Perhaps Minnesota’s African-American community would wish that were the case; household income for black people in Minnesota plunged 14% in the past year, dropping black Minnesotans’ incomes below those in Mississippi (I’ve added all emphasis):
From 2013 to 2014, the median income for black households in the state fell 14 percent. In constant dollars, that was a decline from about $31,500 to $27,000 — or $4,500 in a single year.
Meanwhile, the statewide poverty rate for black residents rose from 33 percent to 38 percent, compared to a stable overall state poverty rate of 11 percent.
The median black household in Minnesota is now worse off than its counterpart in Mississippi. Among the 50 states, along with Puerto Rico and Washington, D.C., Minnesota ranked 45th in median black household income. Mississippi ranked 44th.
Income and poverty for other racial groups in Minnesota — whites, Hispanics and Asians — remained stable. Only blacks saw a worsening of income and poverty.
“It’s alarming,” said Steven Belton, interim president and CEO of the Minneapolis Urban League. “It’s a deepening of the income disparity, not only across the state but across the nation.
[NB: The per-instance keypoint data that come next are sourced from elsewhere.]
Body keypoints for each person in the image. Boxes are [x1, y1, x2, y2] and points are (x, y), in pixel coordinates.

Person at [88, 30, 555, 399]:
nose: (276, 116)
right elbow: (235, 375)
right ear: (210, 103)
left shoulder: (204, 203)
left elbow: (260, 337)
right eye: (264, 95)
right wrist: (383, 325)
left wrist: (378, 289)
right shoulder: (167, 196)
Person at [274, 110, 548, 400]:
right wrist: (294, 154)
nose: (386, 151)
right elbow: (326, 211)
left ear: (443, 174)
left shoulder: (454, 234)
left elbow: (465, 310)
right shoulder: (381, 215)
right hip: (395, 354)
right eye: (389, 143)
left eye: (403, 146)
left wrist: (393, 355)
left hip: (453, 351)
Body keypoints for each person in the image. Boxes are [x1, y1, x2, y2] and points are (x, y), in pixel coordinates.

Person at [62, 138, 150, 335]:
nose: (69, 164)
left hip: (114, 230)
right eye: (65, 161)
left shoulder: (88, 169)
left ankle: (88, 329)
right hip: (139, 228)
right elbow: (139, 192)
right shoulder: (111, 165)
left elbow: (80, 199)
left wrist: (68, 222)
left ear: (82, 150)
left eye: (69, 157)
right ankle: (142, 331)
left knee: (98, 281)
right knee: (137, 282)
When you pair that with the continuing disparities we have in education, health and wealth, it’s disturbing.
“The alleged rising tide has not lifted all boats.”
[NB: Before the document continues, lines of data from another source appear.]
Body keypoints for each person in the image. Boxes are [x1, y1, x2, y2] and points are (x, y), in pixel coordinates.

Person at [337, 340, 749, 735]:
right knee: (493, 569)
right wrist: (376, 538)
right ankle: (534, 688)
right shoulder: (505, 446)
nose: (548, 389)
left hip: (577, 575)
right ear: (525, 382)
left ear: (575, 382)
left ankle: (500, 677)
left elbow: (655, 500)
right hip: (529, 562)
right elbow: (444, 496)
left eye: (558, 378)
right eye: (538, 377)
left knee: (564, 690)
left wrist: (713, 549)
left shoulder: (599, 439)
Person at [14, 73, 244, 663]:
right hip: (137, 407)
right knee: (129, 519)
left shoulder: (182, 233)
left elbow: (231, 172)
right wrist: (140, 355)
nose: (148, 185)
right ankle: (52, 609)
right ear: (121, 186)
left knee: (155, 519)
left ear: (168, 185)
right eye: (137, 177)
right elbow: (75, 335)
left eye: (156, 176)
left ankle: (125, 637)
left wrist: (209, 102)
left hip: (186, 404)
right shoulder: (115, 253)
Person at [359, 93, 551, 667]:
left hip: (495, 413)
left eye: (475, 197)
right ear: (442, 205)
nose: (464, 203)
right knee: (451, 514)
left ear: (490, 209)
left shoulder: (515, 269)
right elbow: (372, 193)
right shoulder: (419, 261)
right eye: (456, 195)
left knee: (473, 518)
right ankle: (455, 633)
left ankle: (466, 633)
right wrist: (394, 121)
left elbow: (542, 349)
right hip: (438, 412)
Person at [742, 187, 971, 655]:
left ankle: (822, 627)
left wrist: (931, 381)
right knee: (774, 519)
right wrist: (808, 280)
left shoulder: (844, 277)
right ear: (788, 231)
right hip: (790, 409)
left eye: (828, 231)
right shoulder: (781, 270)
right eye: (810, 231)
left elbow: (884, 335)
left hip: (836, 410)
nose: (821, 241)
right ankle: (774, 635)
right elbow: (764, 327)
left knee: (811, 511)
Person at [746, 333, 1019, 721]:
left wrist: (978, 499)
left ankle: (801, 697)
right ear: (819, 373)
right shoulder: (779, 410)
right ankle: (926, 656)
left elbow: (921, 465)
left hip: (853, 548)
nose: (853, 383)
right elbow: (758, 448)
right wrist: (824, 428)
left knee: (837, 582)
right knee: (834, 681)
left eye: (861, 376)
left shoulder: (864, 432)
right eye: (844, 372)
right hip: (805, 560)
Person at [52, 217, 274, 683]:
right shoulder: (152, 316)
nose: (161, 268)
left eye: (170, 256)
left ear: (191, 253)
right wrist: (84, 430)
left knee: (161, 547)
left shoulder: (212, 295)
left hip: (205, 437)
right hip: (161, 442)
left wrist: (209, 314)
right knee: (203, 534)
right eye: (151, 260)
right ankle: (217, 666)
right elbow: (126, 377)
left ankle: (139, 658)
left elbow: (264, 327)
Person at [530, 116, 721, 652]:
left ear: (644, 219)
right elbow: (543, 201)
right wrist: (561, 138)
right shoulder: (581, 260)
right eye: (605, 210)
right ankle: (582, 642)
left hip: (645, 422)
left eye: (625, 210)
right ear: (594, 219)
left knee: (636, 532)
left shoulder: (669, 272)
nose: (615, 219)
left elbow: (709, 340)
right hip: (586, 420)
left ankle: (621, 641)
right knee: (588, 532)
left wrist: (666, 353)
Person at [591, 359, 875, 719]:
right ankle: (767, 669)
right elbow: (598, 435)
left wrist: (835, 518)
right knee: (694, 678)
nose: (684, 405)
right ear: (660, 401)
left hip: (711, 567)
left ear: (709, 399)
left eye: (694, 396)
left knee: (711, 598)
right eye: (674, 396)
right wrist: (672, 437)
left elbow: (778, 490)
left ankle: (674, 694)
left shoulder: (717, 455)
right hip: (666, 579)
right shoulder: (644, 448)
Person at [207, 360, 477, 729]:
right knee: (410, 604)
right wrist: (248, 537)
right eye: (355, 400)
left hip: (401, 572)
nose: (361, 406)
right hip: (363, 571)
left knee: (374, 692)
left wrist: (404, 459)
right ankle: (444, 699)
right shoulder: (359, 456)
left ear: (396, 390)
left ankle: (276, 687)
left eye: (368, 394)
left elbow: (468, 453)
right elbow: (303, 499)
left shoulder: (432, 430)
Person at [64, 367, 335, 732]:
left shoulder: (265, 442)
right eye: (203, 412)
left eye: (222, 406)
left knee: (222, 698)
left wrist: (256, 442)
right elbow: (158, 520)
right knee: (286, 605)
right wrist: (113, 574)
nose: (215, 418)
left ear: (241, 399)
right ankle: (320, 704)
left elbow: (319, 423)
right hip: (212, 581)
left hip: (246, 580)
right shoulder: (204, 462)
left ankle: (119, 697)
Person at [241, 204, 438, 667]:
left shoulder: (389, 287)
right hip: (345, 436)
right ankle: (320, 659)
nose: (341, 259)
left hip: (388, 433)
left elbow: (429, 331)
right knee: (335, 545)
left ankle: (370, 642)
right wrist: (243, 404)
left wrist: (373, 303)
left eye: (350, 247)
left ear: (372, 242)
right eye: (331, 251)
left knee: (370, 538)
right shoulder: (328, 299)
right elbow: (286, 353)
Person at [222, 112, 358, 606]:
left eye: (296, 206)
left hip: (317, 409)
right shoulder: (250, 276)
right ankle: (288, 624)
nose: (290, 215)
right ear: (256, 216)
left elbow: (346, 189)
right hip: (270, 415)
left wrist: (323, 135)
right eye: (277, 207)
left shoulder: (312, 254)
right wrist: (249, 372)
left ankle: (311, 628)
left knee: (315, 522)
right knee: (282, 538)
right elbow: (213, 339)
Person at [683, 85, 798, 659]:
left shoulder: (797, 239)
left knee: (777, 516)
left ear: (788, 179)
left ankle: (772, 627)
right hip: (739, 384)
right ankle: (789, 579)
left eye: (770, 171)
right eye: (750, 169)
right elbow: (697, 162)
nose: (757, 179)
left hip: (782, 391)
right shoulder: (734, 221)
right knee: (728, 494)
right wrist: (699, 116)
Of course, the Urban League is a DFL front; of course they’re going to take a whack at classic bit of conservative rhetoric.
But the truth is this; the vast majority of Minnesota’s Afro-Americans vote DFL, and live in DFL-dominated cities. I don’t have the figures handy, but I don’t think it’s controversial to say that they are disproportionally not heavily represented in the parts of Minnesota’s economy that are prospering – health insurance, medical devices and financial services, all heavily subsidized by the Obama Administration.
They tend to live – again, no stats immediately at hand, but by all means, try to prove me wrong – on the economy that the rest of Minnesota lives on; the one that, for all of the DFL’s boasting and bragging, just isn’t doing all that well.